Dale Uses Wilson Center Fellowship to Examine Digital Impact on Human Rights

by Anne Reynolds

Dale Uses Wilson Center Fellowship to Examine Digital Impact on Human Rights

John G. Dale, Associate Professor of Sociology, is currently taking part in a nine-month fellowship with the Wilson Center’s international Fellowship program, focusing on his project, “Outsmarting Ourselves? The Digital Transformation of Human Rights.”

The Wilson Center was chartered in 1968 as the official memorial to President Woodrow Wilson. As a distinguished policy forum that welcomes experts and scholars to take part in solving far-reaching questions of national and international relevance, it aims to address global challenges through research, thoughtful dialogue, and informed analysis.

Dale joins sixteen other members of the 2019-20 fellowship class, which includes fellows from the United States, Australia, Canada, France, the United Kingdom, and Venezuela.
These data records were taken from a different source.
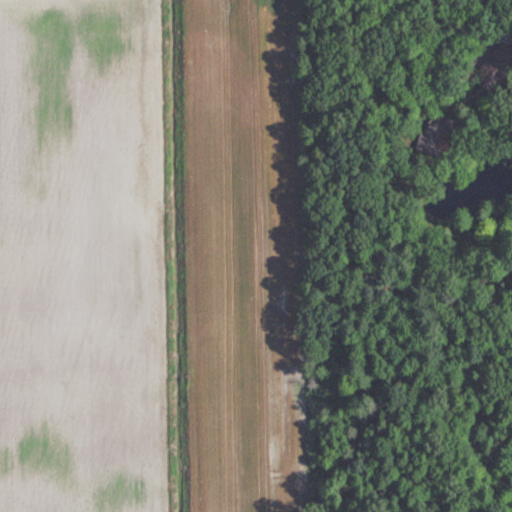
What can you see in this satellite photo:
building: (488, 68)
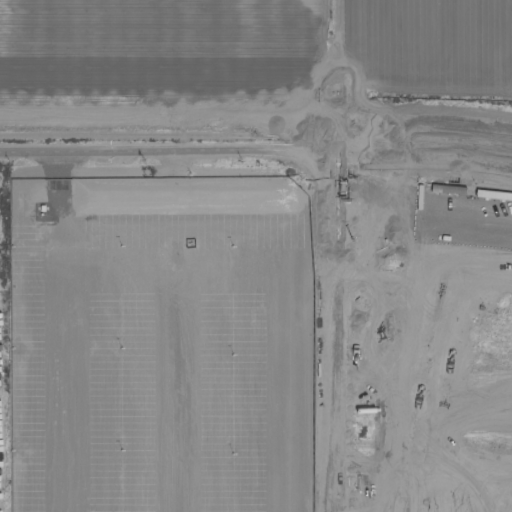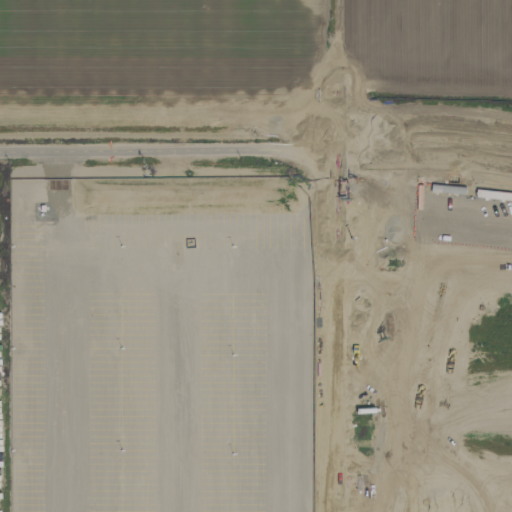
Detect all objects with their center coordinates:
crop: (167, 67)
crop: (423, 134)
road: (420, 142)
road: (164, 148)
road: (121, 183)
road: (60, 189)
road: (168, 211)
building: (222, 220)
building: (277, 222)
building: (53, 225)
road: (98, 225)
building: (192, 227)
building: (139, 242)
building: (191, 250)
building: (87, 280)
building: (211, 281)
building: (124, 295)
road: (327, 302)
building: (95, 306)
building: (251, 306)
building: (166, 347)
building: (95, 358)
building: (171, 488)
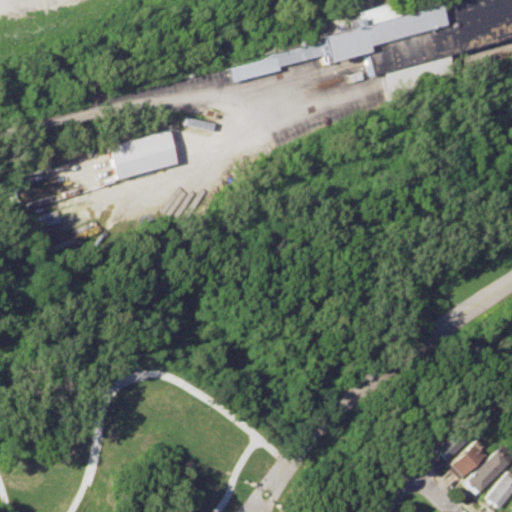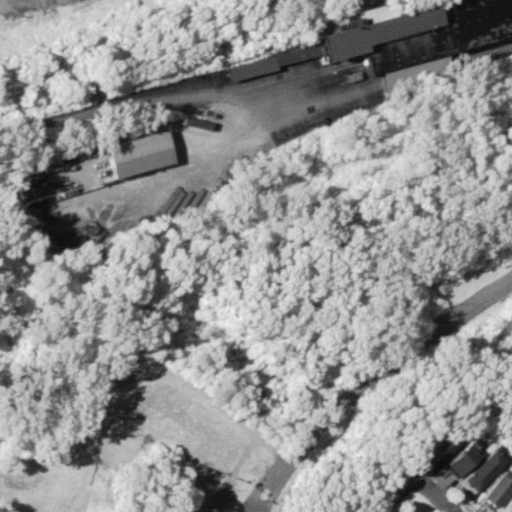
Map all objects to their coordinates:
building: (403, 38)
road: (156, 95)
building: (137, 153)
park: (263, 342)
road: (371, 383)
road: (132, 388)
building: (449, 438)
building: (445, 441)
road: (277, 452)
building: (462, 456)
building: (461, 458)
building: (484, 467)
building: (482, 468)
road: (413, 480)
building: (496, 487)
building: (495, 489)
building: (510, 507)
building: (510, 508)
road: (253, 510)
road: (255, 510)
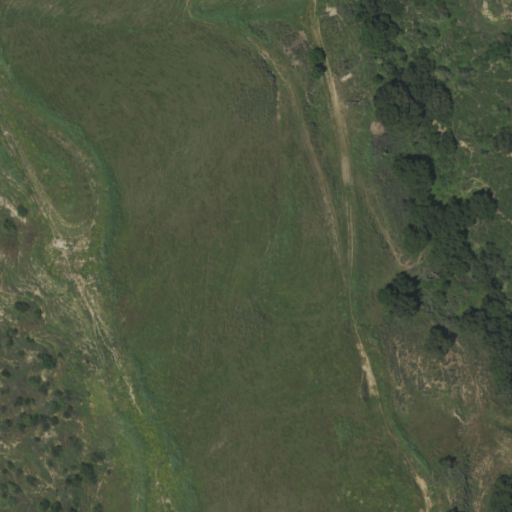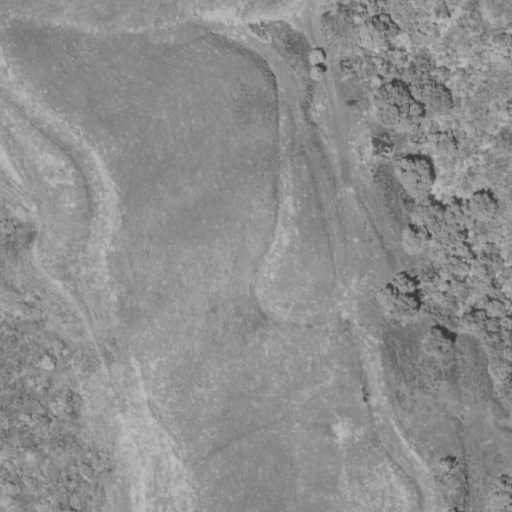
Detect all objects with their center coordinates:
road: (29, 186)
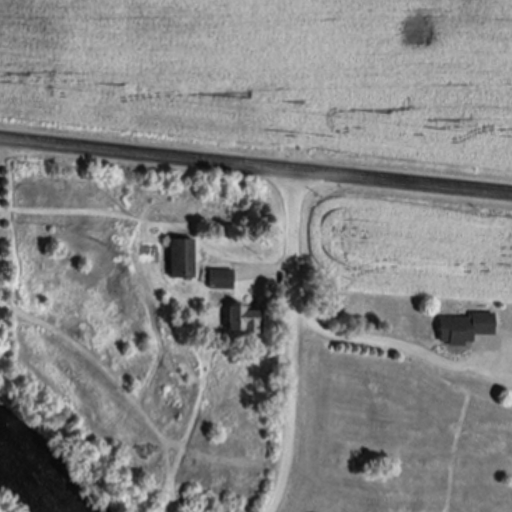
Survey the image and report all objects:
road: (255, 168)
building: (183, 259)
road: (275, 268)
building: (221, 280)
building: (244, 321)
building: (467, 329)
road: (294, 343)
road: (403, 347)
river: (32, 476)
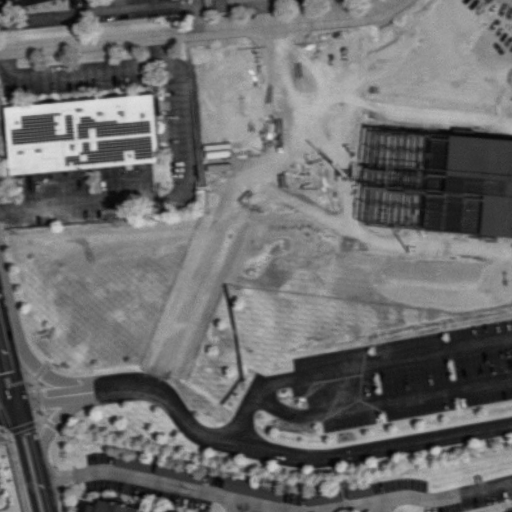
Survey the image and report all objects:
building: (12, 2)
road: (212, 2)
road: (97, 12)
road: (259, 12)
road: (198, 14)
road: (200, 30)
road: (418, 30)
road: (166, 47)
building: (459, 72)
building: (290, 110)
road: (182, 121)
building: (80, 133)
road: (351, 364)
road: (381, 400)
road: (18, 402)
road: (9, 405)
road: (253, 450)
building: (0, 487)
building: (252, 489)
road: (42, 497)
road: (234, 503)
road: (275, 503)
road: (380, 506)
building: (113, 507)
building: (509, 511)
Based upon an international competition, the prestigious fellowships offer a nine-month residential program where scholars can conduct research and write while interacting with policymakers on the Wilson Center staff and throughout the Washington, DC, region.

Dale’s research fits squarely within the work of the Wilson Center; his project considers the implications of the intersection of the digital transformation of human rights science with the adoption of social entrepreneurship models for solving social problems. He plans to use his fellowship time to collect data, speaking with leadership and staff of international organizations, government agencies, NGOs, and university and social enterprises. He also hopes to work with the Wilson Center’s experts and network in the DC area to inform his analyses, and draft his findings into a book.
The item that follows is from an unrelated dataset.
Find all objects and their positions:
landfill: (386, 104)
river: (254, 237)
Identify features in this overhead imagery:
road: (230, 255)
Human rights in a digital age

We live in an era of widespread digital technology, in the form of email, photographs, videos, banking information, GPS data, blogs, and social networks. This technology creates an ever-growing source of “big data” that can serve as evidence to help identify, predict, and prevent human rights violations and humanitarian disasters. Its access, however, is not equally open to all organizations because of budget constraints, insufficient technological abilities, and inadequate government cooperation.

Moreover, the growth in digital technologies such as machine learning, video synchronization, and geospatial technology permit the analysis of large volumes of citizen-created video and publicly available footage. The resulting data is so extensive that it can be analyzed only through the use of complicated mathematical algorithms that shape the questions that the dataset can solve. Because this technology is currently only available to institutions with the equipment, data, and expertise required to formulate these analyses, it limits the actors who can benefit from it. These barriers have the paradoxical effect of marginalizing those who are excluded.
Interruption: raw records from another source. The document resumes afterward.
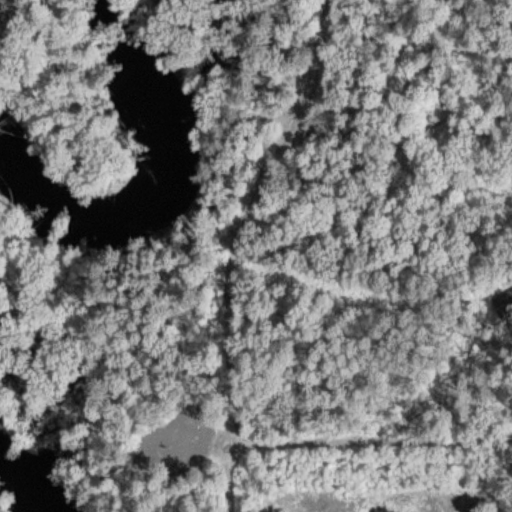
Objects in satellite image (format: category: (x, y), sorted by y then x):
road: (271, 136)
river: (3, 149)
road: (510, 256)
road: (248, 265)
building: (502, 302)
road: (509, 429)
Social entrepreneurship as a model for affecting social change

Dale proposes to examine the impact of digital evidence for social concerns in tandem with the adoption of social entrepreneurship models for solving large-scale problems. Simply put, social entrepreneurship models include a triple bottom-line emphasis on social problem-solving, environmental sustainability, and financial sustainability, and have become broadly used by human rights organizations.

As with the growth in digital documentation of human rights abuses, there is some concern that the move to a social entrepreneurship model is a change that more closely aligns with the culture of better resourced organizations, without recognition of the benefits of the more traditional work of social activists. 

Two examples highlight these changes

Dale is illustrating the convergence of these processes by examining two examples where digital technology and broad transnational coalitions are working to find solutions to human rights and humanitarian relief issues.

He first considers the launch of the Famine Action Mechanism (FAM), the first global mechanism designed to predict future famines. Based on a partnership formed between the World Bank, United Nations, and the International Committee of the Red Cross, and Google, Microsoft Corporation, Amazon Web Services, and some smaller tech companies, FAM is an algorithm that uses analytics to predict areas that are likely to experience significant food shortages. Using data from cell phones, social media, and satellite images, FAMS will work as an early warning system for famine conditions, and automatically trigger alerts for action plans for donors, governments, and humanitarian agencies, allowing for more strategic response to food emergencies.

He also examines the International Criminal Court’s consideration of Myanmar’s practices of forced deportation of Rohingya people into Bangladesh. According to Dale, the ICC will be drawing on digital evidence, such as remote sensing, satellite imagery, and citizen-created photos and video, to produce evidence of human rights violations. This new form of evidence can be compared to questions and data that have been used to document previous human rights violations.

Dale considers the impact of these developments from a distinctly sociological perspective, rather than a more traditional legal or philosophical one, reasoning that the social sciences allow for exploration of the context in which human rights are invoked, including the interaction of non-state actors like faith-based organizations, NGOs, corporations, universities, and activists.